**TEXT SECTION**

BEGIN

Mar 25 '21 10:03 arthur-morgan-712

I was able to get the example from the notebook going after I downgraded the DeepSpeed version to 0.3.10. I do have a follow-up question though: Correct me if I'm wrong, but the only way to use DeepSpeed would be to use the HuggingFace Trainer class? At least that's what I can find on HuggingFace (also trying to implement a custom script without using Trainer resulted in an unrecognized arguments: --local_rank=0 error, even though I wasn't passing that argument). If that's the case, does this mean I cannot use DeepSpeed to train a classification model passing different class weights to each class, because there's no such parameter to pass to Trainer?

Mar 25 '21 15:03 arthur-morgan-712

We already have examples for running for some transformer networks. For this argument, I think you might just add local_rank to your parser arguments the same as here.

Mar 25 '21 16:03 RezaYazdaniAminabadi

I was able to get the example from the notebook going after I downgraded the DeepSpeed version to 0.3.10.

So is this the issue with 0.3.13 of DeepSpeed? Because I'm facing the same issue as well with 0.3.13.

Also, are you able to run HuggingFace-4.4.2 with DeepSpeed-0.3.10 ? I think you should've downgraded to HuggingFace-4.3.x.

Mar 26 '21 09:03 saichandrapandraju

Hi @arthur-morgan-712 ,

Could you try building deepspeed ops while installing as suggested here?

Mar 26 '21 12:03 saichandrapandraju

We already have examples for running for some transformer networks. For this argument, I think you might just add local_rank to your parser arguments the same as here.

This is no longer needed in deepspeed since https://github.com/microsoft/DeepSpeed/pull/825 and transformers master has been adjusted accordingly. You just need to have env LOCAL_RANK to be set.

I do have a follow-up question though: Correct me if I'm wrong, but the only way to use DeepSpeed would be to use the HuggingFace Trainer class?

Not at all. You can do your own integration and not rely on the HF Trainer.

If you do use transformers Trainer for a time being while this is all new you must use the transformers master branch as frequent deepspeed-related updates are made.

If you have build problems please make sure you read: https://huggingface.co/transformers/main_classes/trainer.html#installation-notes though looking at OP I think you have all the right components. Just check that PATH/LD_LIBRARY_PATH are good.

Perhaps try to pre-build deepspeed: https://github.com/microsoft/DeepSpeed/issues/885#issuecomment-808339237

Mar 26 '21 16:03 stas00

Thanks @stas00 for clarifying this : )

END

**SET EXERCISE 1**
In the DeepSpeed thread, what DeepSpeed version did the first poster downgrade to before getting the notebook example to run?
**SET EXERCISE 2**
Write out every web address that appears in the DeepSpeed thread.
**SET EXERCISE 3**
Put this sentence from the DeepSpeed thread into Spanish: "You can do your own integration and not rely on the HF Trainer."
The rows below come from a different source.

**MATERIAL PROVIDED**
BEGIN

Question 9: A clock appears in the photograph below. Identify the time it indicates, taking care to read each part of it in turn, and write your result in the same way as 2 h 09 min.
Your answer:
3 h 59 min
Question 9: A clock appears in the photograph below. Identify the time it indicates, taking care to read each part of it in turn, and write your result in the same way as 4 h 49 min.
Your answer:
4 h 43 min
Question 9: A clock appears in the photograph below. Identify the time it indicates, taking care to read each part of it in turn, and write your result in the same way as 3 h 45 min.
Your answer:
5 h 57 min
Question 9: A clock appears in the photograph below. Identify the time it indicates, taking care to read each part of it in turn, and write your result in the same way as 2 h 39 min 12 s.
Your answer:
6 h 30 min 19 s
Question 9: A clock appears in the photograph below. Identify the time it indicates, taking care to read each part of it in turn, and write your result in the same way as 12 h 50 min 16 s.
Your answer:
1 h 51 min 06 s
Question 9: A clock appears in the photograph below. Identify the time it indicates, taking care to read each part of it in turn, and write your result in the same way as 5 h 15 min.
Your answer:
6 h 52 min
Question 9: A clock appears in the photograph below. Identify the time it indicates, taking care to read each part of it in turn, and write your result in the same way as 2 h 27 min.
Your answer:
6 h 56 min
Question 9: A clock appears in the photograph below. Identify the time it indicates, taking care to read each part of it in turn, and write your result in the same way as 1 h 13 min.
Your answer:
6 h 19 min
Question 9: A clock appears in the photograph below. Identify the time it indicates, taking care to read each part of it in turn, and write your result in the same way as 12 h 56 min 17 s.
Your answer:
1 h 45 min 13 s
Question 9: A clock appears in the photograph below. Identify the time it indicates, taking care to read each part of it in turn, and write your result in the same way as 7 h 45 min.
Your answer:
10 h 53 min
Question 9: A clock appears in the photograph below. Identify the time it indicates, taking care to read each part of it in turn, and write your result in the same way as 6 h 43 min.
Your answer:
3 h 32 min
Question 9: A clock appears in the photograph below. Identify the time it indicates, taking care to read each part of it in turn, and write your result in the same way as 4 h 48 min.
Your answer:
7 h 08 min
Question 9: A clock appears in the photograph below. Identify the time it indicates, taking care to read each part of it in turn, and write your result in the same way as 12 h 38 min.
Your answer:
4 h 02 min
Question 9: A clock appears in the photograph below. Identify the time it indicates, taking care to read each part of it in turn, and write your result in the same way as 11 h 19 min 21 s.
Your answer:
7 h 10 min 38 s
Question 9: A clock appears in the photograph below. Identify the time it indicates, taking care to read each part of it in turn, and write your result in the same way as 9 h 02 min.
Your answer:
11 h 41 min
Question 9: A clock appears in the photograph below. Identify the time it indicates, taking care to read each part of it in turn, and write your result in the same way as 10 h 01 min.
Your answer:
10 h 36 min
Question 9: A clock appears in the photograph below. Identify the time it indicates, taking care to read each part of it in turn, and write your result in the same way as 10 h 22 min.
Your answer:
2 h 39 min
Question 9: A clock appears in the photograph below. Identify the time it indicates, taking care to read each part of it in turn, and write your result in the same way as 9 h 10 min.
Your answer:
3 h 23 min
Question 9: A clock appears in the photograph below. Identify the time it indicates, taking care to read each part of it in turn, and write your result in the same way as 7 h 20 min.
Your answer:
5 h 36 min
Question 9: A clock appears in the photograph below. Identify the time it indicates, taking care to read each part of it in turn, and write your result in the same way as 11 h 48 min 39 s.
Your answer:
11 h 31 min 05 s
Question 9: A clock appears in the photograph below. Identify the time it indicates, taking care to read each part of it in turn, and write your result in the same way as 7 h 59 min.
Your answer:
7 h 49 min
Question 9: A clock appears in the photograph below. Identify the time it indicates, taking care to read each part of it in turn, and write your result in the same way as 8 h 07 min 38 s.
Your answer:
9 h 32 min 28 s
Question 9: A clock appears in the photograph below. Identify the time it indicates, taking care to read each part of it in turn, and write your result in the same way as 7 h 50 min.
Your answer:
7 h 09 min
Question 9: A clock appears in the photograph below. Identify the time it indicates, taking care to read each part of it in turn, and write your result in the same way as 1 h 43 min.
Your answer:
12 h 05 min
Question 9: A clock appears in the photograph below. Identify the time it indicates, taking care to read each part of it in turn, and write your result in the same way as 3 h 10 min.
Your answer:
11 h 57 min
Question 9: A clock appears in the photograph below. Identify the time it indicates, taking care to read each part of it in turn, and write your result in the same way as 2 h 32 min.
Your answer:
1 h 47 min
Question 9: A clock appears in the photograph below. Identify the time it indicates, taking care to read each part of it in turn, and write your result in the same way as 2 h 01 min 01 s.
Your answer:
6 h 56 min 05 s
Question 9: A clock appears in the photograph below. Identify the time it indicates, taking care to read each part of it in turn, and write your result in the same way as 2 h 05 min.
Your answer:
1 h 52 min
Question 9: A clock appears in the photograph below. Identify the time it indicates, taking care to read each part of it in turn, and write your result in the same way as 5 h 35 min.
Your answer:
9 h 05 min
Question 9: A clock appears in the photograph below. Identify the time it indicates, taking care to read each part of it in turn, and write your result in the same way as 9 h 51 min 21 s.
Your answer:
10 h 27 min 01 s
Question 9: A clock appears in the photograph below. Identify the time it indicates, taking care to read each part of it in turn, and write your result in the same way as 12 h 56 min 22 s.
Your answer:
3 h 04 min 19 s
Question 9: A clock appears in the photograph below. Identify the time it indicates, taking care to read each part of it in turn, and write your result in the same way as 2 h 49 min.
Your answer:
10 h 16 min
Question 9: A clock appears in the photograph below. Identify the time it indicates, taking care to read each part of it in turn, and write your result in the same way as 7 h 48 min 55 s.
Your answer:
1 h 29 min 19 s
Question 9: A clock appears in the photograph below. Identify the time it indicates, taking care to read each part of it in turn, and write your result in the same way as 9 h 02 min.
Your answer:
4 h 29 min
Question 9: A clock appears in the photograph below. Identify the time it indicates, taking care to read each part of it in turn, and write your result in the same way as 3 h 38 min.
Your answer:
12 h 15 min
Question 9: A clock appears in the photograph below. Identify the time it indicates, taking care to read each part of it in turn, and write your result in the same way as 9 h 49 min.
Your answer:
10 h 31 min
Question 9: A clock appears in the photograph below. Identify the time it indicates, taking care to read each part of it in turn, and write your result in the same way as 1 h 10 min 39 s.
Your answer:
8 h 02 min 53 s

END

**EXERCISE SOLUTION 1**
0.3.10

**EXERCISE SOLUTION 2**
https://github.com/microsoft/DeepSpeed/pull/825
https://huggingface.co/transformers/main_classes/trainer.html#installation-notes
https://github.com/microsoft/DeepSpeed/issues/885#issuecomment-808339237

**EXERCISE SOLUTION 3**
Puedes hacer tu propia integración y no depender del HF Trainer.